I now rehydrate because I have found that it usually results in a shorter lag times ON MY SYSTEM. Safale has different protocols for the home brewer, printed on the 11g sachet (ie. "do not rehydrate or baby Jesus will harm a puppy!"), than on the 500g bricks that they sell to commercial brewers, which includes instructions for rehydrating.
Still, there are a lot of hazy information surrounding dry yeast. Danstar states that 1g = 5 billion cells on their packets, and THEY DO include instructions for rehydration, while, on the other hand, White and Jamil state that when they contacted dry yeast manufacturers, the consensus was around 20 billion cells by gram. Is that figure for rehydrated yeast or not ? And what about viability ? MrMalty calculates viability from production date, yet, the last tiem I looked, there was only a best by date on most dry yeast. While MrMalty says that to ge the production date, you have to substract a year to the best by date, I must come from the future because all of the dry yeast in my fridge expires somewhere in 2014...

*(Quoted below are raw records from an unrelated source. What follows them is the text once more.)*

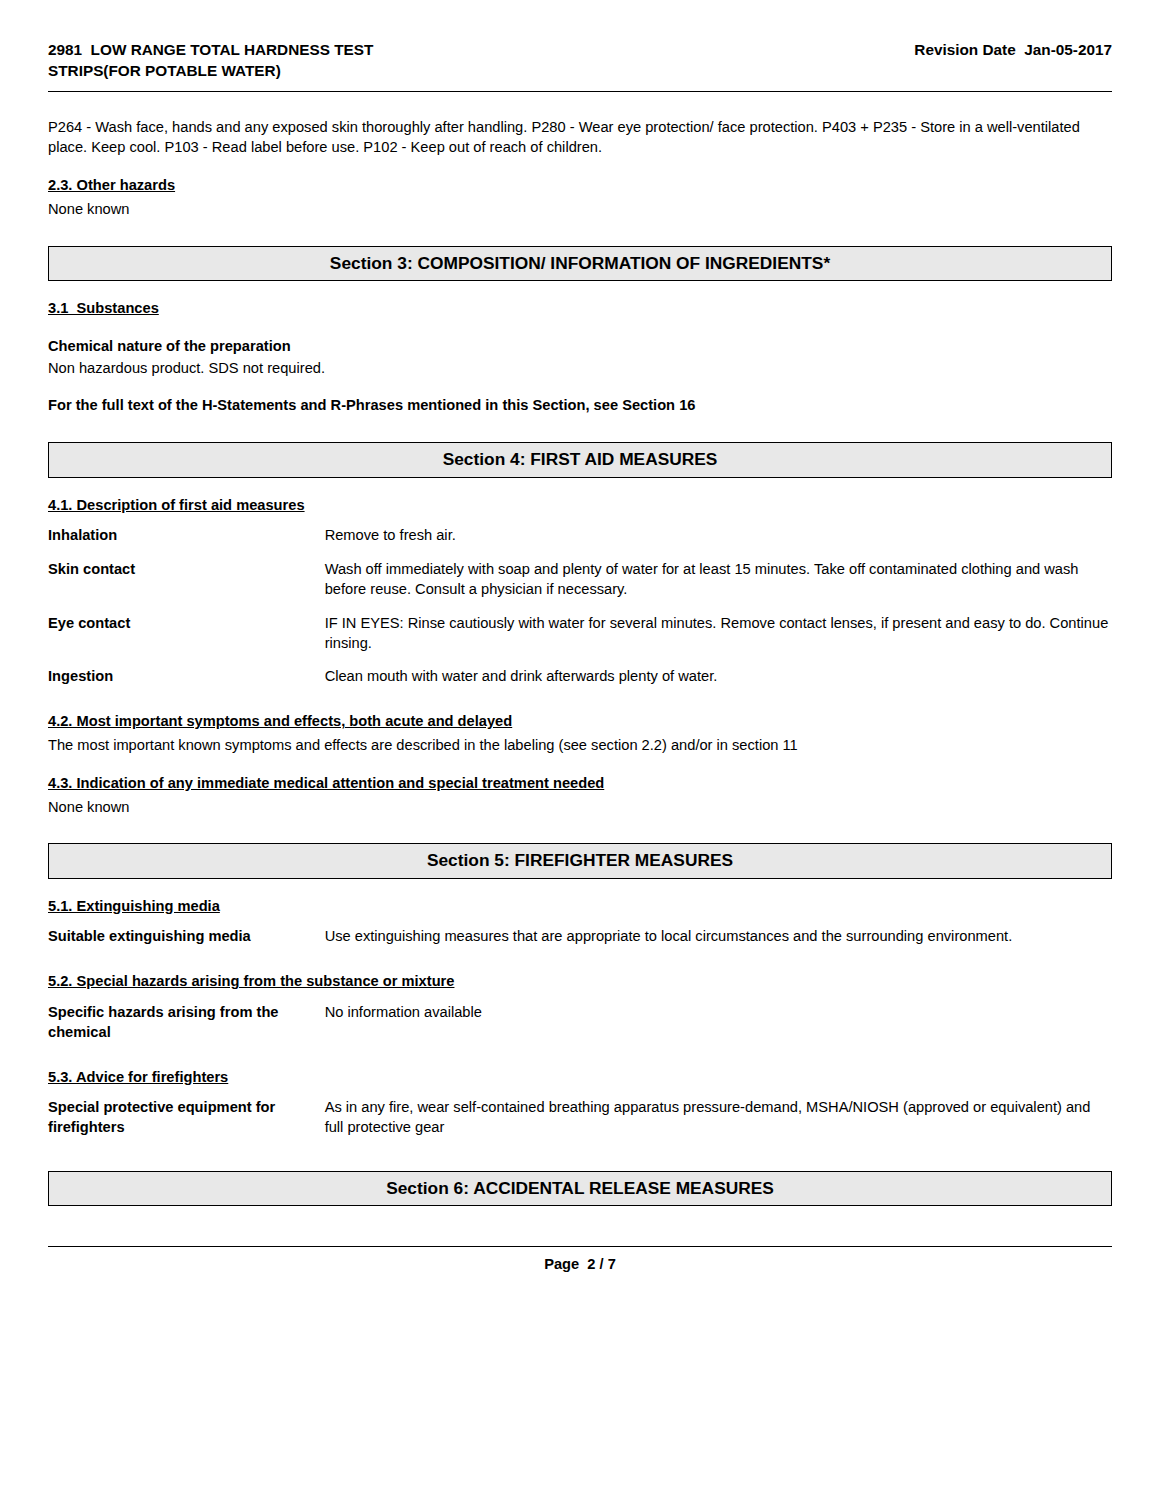2981 LOW RANGE TOTAL HARDNESS TEST
STRIPS(FOR POTABLE WATER)
Revision Date Jan-05-2017
P264 - Wash face, hands and any exposed skin thoroughly after handling. P280 - Wear eye protection/ face protection. P403 + P235 - Store in a well-ventilated place. Keep cool. P103 - Read label before use. P102 - Keep out of reach of children.
2.3. Other hazards
None known
Section 3: COMPOSITION/ INFORMATION OF INGREDIENTS*
3.1 Substances
Chemical nature of the preparation
Non hazardous product. SDS not required.
For the full text of the H-Statements and R-Phrases mentioned in this Section, see Section 16
Section 4: FIRST AID MEASURES
4.1. Description of first aid measures
| Inhalation | Remove to fresh air. |
| Skin contact | Wash off immediately with soap and plenty of water for at least 15 minutes. Take off contaminated clothing and wash before reuse. Consult a physician if necessary. |
| Eye contact | IF IN EYES: Rinse cautiously with water for several minutes. Remove contact lenses, if present and easy to do. Continue rinsing. |
| Ingestion | Clean mouth with water and drink afterwards plenty of water. |
4.2. Most important symptoms and effects, both acute and delayed
The most important known symptoms and effects are described in the labeling (see section 2.2) and/or in section 11
4.3. Indication of any immediate medical attention and special treatment needed
None known
Section 5: FIREFIGHTER MEASURES
5.1. Extinguishing media
| Suitable extinguishing media | Use extinguishing measures that are appropriate to local circumstances and the surrounding environment. |
5.2. Special hazards arising from the substance or mixture
| Specific hazards arising from the chemical | No information available |
5.3. Advice for firefighters
| Special protective equipment for firefighters | As in any fire, wear self-contained breathing apparatus pressure-demand, MSHA/NIOSH (approved or equivalent) and full protective gear |
Section 6: ACCIDENTAL RELEASE MEASURES
Page 2 / 7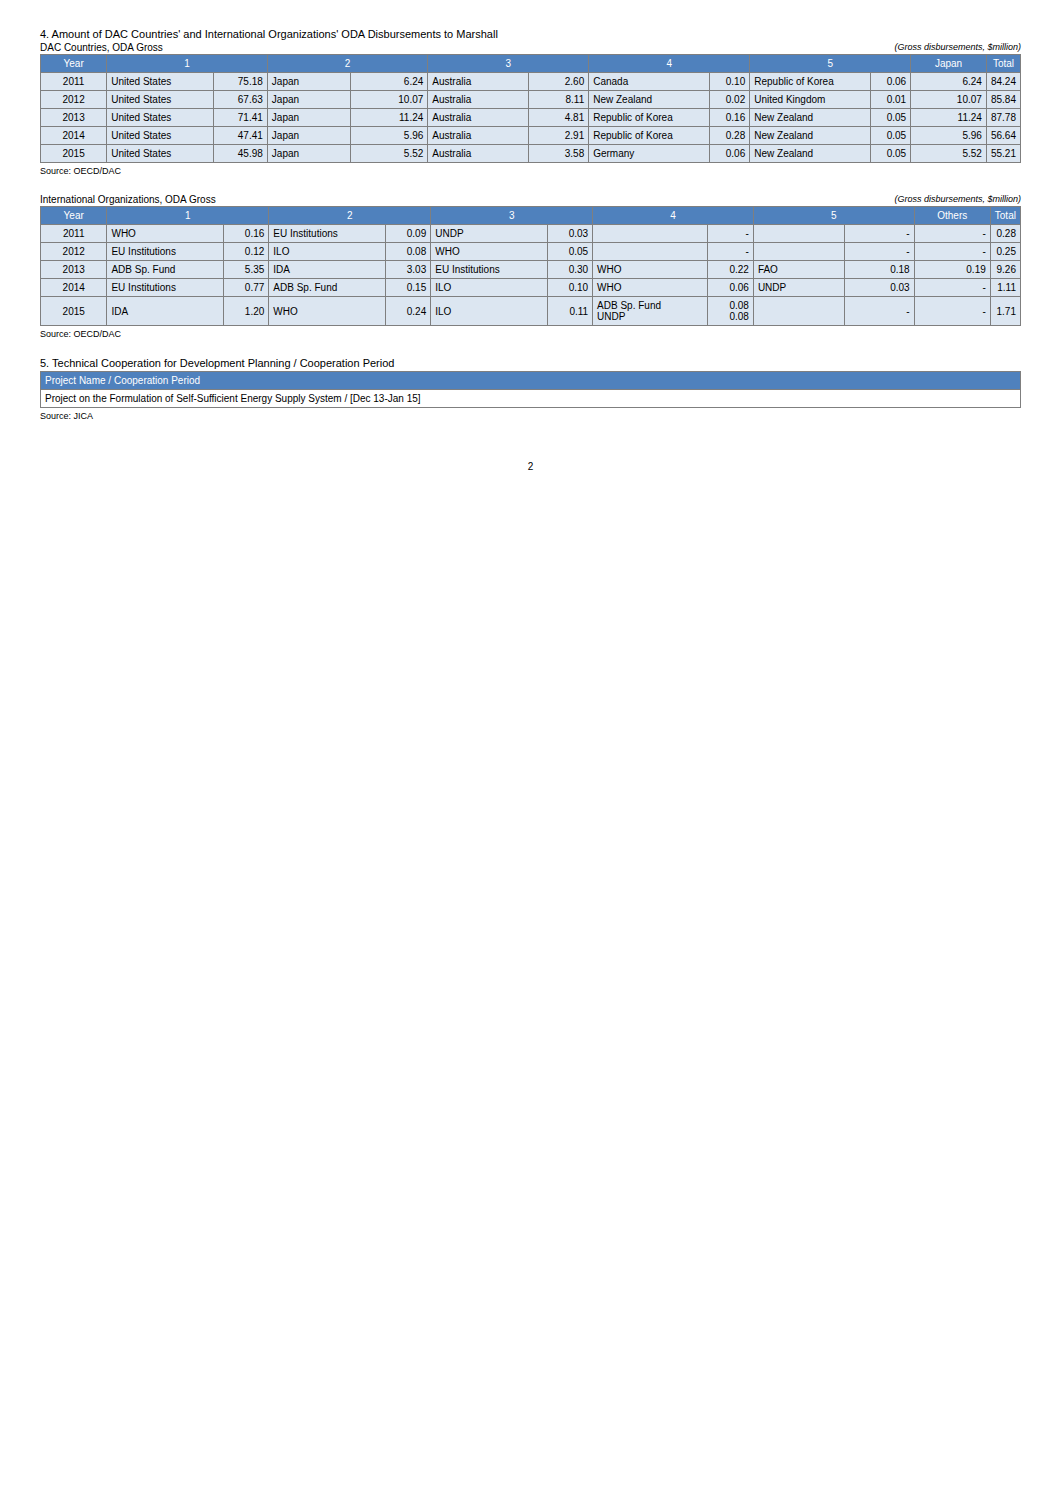4. Amount of DAC Countries' and International Organizations' ODA Disbursements to Marshall
DAC Countries, ODA Gross (Gross disbursements, $million)
| Year | 1 | 2 | 3 | 4 | 5 | Japan | Total |
| --- | --- | --- | --- | --- | --- | --- | --- |
| 2011 | United States | 75.18 | Japan | 6.24 | Australia | 2.60 | Canada | 0.10 | Republic of Korea | 0.06 | 6.24 | 84.24 |
| 2012 | United States | 67.63 | Japan | 10.07 | Australia | 8.11 | New Zealand | 0.02 | United Kingdom | 0.01 | 10.07 | 85.84 |
| 2013 | United States | 71.41 | Japan | 11.24 | Australia | 4.81 | Republic of Korea | 0.16 | New Zealand | 0.05 | 11.24 | 87.78 |
| 2014 | United States | 47.41 | Japan | 5.96 | Australia | 2.91 | Republic of Korea | 0.28 | New Zealand | 0.05 | 5.96 | 56.64 |
| 2015 | United States | 45.98 | Japan | 5.52 | Australia | 3.58 | Germany | 0.06 | New Zealand | 0.05 | 5.52 | 55.21 |
Source: OECD/DAC
International Organizations, ODA Gross (Gross disbursements, $million)
| Year | 1 | 2 | 3 | 4 | 5 | Others | Total |
| --- | --- | --- | --- | --- | --- | --- | --- |
| 2011 | WHO | 0.16 | EU Institutions | 0.09 | UNDP | 0.03 | | - | | - | - | 0.28 |
| 2012 | EU Institutions | 0.12 | ILO | 0.08 | WHO | 0.05 | | - | | - | - | 0.25 |
| 2013 | ADB Sp. Fund | 5.35 | IDA | 3.03 | EU Institutions | 0.30 | WHO | 0.22 | FAO | 0.18 | 0.19 | 9.26 |
| 2014 | EU Institutions | 0.77 | ADB Sp. Fund | 0.15 | ILO | 0.10 | WHO | 0.06 | UNDP | 0.03 | - | 1.11 |
| 2015 | IDA | 1.20 | WHO | 0.24 | ILO | 0.11 | ADB Sp. Fund UNDP | 0.08 0.08 | | - | - | 1.71 |
Source: OECD/DAC
5. Technical Cooperation for Development Planning / Cooperation Period
| Project Name / Cooperation Period |
| --- |
| Project on the Formulation of Self-Sufficient Energy Supply System / [Dec 13-Jan 15] |
Source: JICA
2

There's also the fact that the vast majority of us do not have the equipment for precise cell counts (which are precise in the sense that they are vastly more precise approximations of the real pitch rate): we go by what calculators and formulas tell us, programs and formulas that often do not take into account many variables or who will approximate such variables (I'm looking at you slurry thickness slidebar on the MrMalty website).
All that long winded novel to tell people to take a chill pill. If sprinkling works for you fine, there is still science that proves that rehydrating is better to preserve cell viability. If rehydrating works for you and you feel it is better, fine, but be aware that you might not be pitching as much viable yeast as you think you are (rehydrating protocols are pretty precise and I'd wager a good number of us don't follow them to the letter) and that it might not make a night or day difference to only sprinkle.